### Supplied text

America's healthcare industry has spent hundreds of millions of dollars to block the introduction of public medical insurance and stall other reforms promised by Barack Obama. The campaign against the president has been waged in part through substantial donations to key politicians.

Supporters of radical reform of healthcare say legislation emerging from the US Senate reflects the financial power of vested interests ‑ principally insurance companies, pharmaceutical firms and hospitals ‑ that have worked to stop far-reaching changes threatening their profits.

Here's your blue dog democrat fighting reform - pocketing $$ from those who pay the insurance companies. Slimy piece of shit, I hope he is exposed to the bone.

The committee this week twice voted against including public insurance in the legislation, with Baucus opposing it both times.

Baucus took $1.5m from the health sector for his political fund in the past year. Other members of the committee have received hundreds of thousands of dollars. They include Senator Pat Roberts, who last week tried to stall the bill by arguing that lobbyists needed three days to read it.

Yeah, so the insurance companies will throw millions into lobbying but yet continue to raise premiums and deny claims. Why aren't REAL Americans fighting this? Oh - there's a socialist communist marxist terrorist in office :rolleyes:

valvano
10-02-2009, 12:28 PM
unions are spending millions of its members money for reform / public option (even though they face being taxed for "Cadillac" level health insurance)....and your point is??

kaiser soze
10-02-2009, 12:51 PM
I guess you missed my point which I already stated, no need to waste typing anymore for you.

U.S.A hater

travesty
10-02-2009, 03:33 PM
American corporations lobbying politicians is hardly news. That's the way it works here. Of course the companies affected by this legislation are going to lobby to make it favorable to them. This surprises you, or anyone else?

You have to keep in mind that the US health system accounts for about 1/7th of the US economy. That means a shit load of people, and therefore a shit load of constituents, are employed by this industry, Namely insurance companies and pharmaceutical companies. Just because politicians take pause and consider that drastic changes to the system will likely have very negative effects to many of their constituents does not mean that they are weak or spineless. In fact it's just the opposite. Maybe some of these politicans are doing excatly what they should and considering the welbeing of their constituents above party politics. Having health insurance doesn't mean much to somone who lost their job to get it unless it covers starvation.

######
### Input data

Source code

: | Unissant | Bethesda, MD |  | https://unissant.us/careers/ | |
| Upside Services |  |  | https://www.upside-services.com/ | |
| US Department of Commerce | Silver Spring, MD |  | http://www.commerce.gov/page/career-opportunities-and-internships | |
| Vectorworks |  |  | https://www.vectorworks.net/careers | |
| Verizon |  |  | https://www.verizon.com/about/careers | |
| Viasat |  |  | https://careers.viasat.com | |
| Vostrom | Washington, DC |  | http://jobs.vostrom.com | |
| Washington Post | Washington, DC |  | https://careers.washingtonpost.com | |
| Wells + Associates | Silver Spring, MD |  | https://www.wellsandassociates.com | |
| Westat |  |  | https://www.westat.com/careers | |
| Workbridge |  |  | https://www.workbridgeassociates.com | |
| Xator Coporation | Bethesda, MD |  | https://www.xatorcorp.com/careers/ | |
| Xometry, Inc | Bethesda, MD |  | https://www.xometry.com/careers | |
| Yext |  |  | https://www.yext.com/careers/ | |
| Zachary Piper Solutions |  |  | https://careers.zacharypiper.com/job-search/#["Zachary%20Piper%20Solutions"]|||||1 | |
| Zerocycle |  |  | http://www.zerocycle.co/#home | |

######

#### Required action:
Reproduce the healthcare lobbying text starting with "Baucus took $1.5m" and going on through "to read it.", swapping "lobbyists" for "staffers". Rely only on the healthcare lobbying text.

#### Solution to the exercise:
Baucus took $1.5m from the health sector for his political fund in the past year. Other members of the committee have received hundreds of thousands of dollars. They include Senator Pat Roberts, who last week tried to stall the bill by arguing that staffers needed three days to read it.